And clearly we need a better way to manage this. In the same way that contact sports such as rugby union are accepting that they have a duty of care to protect against head injuries on field, there is a duty of care to protect against off the field injury. (Not requiring the loser to be interviewed unless they want to might be a start).
At the same time, the earnings that come with sport-as-narrative are not trivial, and without interviews the television sports rights would be worth less, and the players would earn less.
Osaka gives the impression that this is a trade-off that she would be willing to make, just as the former England cricketer Marcus Trescothick gave up his valuable England Test contract and turned back to county cricket when he realised that touring was bad for his mental health.
All the same, there are more options here than having to quit (Osaka) or bullying (Grand Slam organisers). The Just Two Thing here is a short post on Linked In on conflict resolution, published by the futurist Sohail Inayatullah, shared here in full:
I am impressed with Naomi Osaka. And it did not need to come to that.

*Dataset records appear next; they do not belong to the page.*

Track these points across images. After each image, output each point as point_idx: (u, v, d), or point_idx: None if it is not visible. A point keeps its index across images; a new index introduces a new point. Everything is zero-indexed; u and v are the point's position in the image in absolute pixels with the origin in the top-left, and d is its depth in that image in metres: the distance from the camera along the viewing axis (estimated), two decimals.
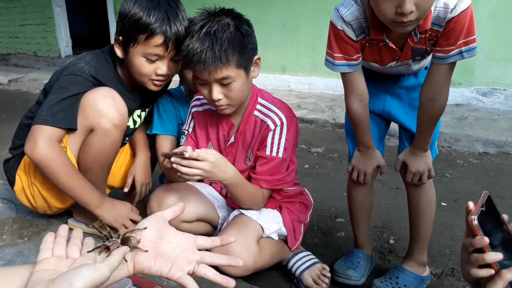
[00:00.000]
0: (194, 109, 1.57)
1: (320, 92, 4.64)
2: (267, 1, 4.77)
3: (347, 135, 1.61)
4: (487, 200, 0.84)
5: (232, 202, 1.53)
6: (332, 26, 1.32)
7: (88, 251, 0.79)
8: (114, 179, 1.79)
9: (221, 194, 1.62)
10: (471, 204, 0.83)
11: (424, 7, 1.12)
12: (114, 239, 0.80)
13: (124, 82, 1.60)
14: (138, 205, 1.75)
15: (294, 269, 1.55)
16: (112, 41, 1.55)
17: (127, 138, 1.76)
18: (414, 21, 1.15)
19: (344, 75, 1.39)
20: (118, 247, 0.78)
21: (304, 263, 1.55)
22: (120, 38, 1.49)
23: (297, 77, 4.84)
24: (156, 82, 1.53)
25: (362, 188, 1.61)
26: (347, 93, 1.42)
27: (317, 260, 1.58)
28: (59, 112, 1.42)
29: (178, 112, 1.77)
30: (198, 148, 1.51)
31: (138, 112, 1.72)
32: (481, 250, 0.80)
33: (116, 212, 1.57)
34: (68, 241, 0.82)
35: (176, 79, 1.76)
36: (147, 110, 1.77)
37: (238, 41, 1.31)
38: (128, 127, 1.65)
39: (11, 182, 1.62)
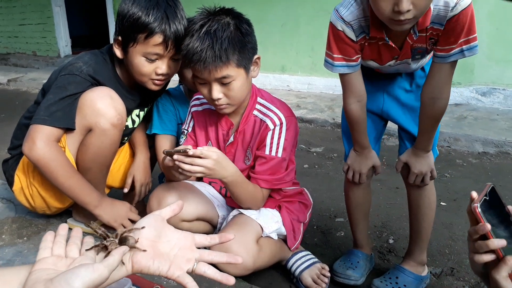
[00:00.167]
0: (193, 109, 1.57)
1: (320, 92, 4.64)
2: (267, 0, 4.78)
3: (343, 135, 1.61)
4: (491, 190, 0.85)
5: (232, 202, 1.53)
6: (332, 26, 1.32)
7: (86, 250, 0.78)
8: (114, 179, 1.78)
9: (220, 193, 1.62)
10: (474, 194, 0.85)
11: (421, 5, 1.12)
12: (112, 238, 0.80)
13: (122, 81, 1.60)
14: (137, 205, 1.75)
15: (293, 268, 1.55)
16: (112, 41, 1.55)
17: (126, 138, 1.76)
18: (412, 20, 1.15)
19: (342, 76, 1.39)
20: (116, 247, 0.78)
21: (304, 262, 1.55)
22: (119, 38, 1.48)
23: (297, 77, 4.84)
24: (156, 81, 1.53)
25: (359, 188, 1.60)
26: (345, 93, 1.42)
27: (316, 259, 1.58)
28: (57, 111, 1.42)
29: (178, 111, 1.77)
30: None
31: (136, 111, 1.72)
32: (485, 238, 0.82)
33: (114, 212, 1.56)
34: (67, 240, 0.82)
35: (175, 78, 1.75)
36: (145, 109, 1.77)
37: (238, 40, 1.31)
38: (126, 126, 1.65)
39: (10, 182, 1.62)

In the Conflict transformation futures approach (drawing on the work of Galtung, Kraybill, Boulding, Milojevic), there are numerous options.
1 One of the parties wins.
2. One of the parties withdraws.
3. Compromise.
4. Using the future to create win-win scenarios.
The latter could have been done. eg. Osaka does not appear directly but her robot look-alike or hologram does ie she does the interview from the comfort of her hotel room. Or a human representative does the interview. Or for every interview she does, the French Open donates x for those who suffer from mental health issues. Or....Many possibilities here. The key is to develop futures literacy around conflict transformation.
It’s pretty clear that no-one has won this time around.